* [What you will do]
Pick out all lines with the word "March" from the records that follow.

[Extracted records]

- - -

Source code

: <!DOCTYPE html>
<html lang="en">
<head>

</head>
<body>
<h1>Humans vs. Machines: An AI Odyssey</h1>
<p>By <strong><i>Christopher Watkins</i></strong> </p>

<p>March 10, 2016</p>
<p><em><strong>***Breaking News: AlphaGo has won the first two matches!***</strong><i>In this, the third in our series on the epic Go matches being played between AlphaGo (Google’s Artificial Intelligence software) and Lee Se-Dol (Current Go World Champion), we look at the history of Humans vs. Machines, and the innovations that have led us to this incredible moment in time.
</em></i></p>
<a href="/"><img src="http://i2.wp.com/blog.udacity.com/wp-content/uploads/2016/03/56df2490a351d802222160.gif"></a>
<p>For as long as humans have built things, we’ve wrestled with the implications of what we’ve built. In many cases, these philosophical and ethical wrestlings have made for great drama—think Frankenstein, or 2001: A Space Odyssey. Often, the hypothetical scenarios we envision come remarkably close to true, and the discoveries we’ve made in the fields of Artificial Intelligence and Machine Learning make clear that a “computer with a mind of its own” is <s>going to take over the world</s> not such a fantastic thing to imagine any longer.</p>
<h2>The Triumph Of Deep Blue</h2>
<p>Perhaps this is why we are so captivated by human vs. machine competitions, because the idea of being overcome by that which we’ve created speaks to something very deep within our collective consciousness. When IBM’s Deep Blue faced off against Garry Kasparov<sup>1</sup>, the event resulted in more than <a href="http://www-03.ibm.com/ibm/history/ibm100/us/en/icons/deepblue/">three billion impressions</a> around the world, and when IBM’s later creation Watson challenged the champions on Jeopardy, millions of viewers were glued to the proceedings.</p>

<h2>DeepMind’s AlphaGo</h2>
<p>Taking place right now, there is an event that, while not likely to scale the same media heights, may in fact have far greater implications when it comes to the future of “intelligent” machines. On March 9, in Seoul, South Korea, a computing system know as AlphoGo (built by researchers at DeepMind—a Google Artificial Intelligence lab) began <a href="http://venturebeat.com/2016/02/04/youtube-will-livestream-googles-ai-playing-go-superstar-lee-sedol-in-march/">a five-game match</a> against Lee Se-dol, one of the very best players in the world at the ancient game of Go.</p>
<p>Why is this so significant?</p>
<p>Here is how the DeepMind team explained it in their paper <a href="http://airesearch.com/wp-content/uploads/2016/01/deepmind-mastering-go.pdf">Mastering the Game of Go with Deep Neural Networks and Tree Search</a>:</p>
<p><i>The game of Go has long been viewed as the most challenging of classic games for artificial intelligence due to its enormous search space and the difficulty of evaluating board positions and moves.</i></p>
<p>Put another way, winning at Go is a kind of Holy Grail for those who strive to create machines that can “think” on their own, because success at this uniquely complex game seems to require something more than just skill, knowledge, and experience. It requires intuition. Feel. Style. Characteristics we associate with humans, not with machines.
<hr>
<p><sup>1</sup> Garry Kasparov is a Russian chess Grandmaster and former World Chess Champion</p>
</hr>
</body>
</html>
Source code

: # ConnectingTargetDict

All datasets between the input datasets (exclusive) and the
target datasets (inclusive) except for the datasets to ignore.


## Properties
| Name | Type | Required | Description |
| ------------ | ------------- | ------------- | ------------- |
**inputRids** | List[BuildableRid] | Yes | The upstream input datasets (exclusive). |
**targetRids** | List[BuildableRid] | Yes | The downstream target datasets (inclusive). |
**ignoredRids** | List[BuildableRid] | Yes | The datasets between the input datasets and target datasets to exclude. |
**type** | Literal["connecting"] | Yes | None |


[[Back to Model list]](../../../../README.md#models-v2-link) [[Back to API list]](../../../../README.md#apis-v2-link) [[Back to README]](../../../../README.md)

- - -

* [Reply to the task]
<p>March 10, 2016</p>
<p>Taking place right now, there is an event that, while not likely to scale the same media heights, may in fact have far greater implications when it comes to the future of “intelligent” machines. On March 9, in Seoul, South Korea, a computing system know as AlphoGo (built by researchers at DeepMind—a Google Artificial Intelligence lab) began <a href="http://venturebeat.com/2016/02/04/youtube-will-livestream-googles-ai-playing-go-superstar-lee-sedol-in-march/">a five-game match</a> against Lee Se-dol, one of the very best players in the world at the ancient game of Go.</p>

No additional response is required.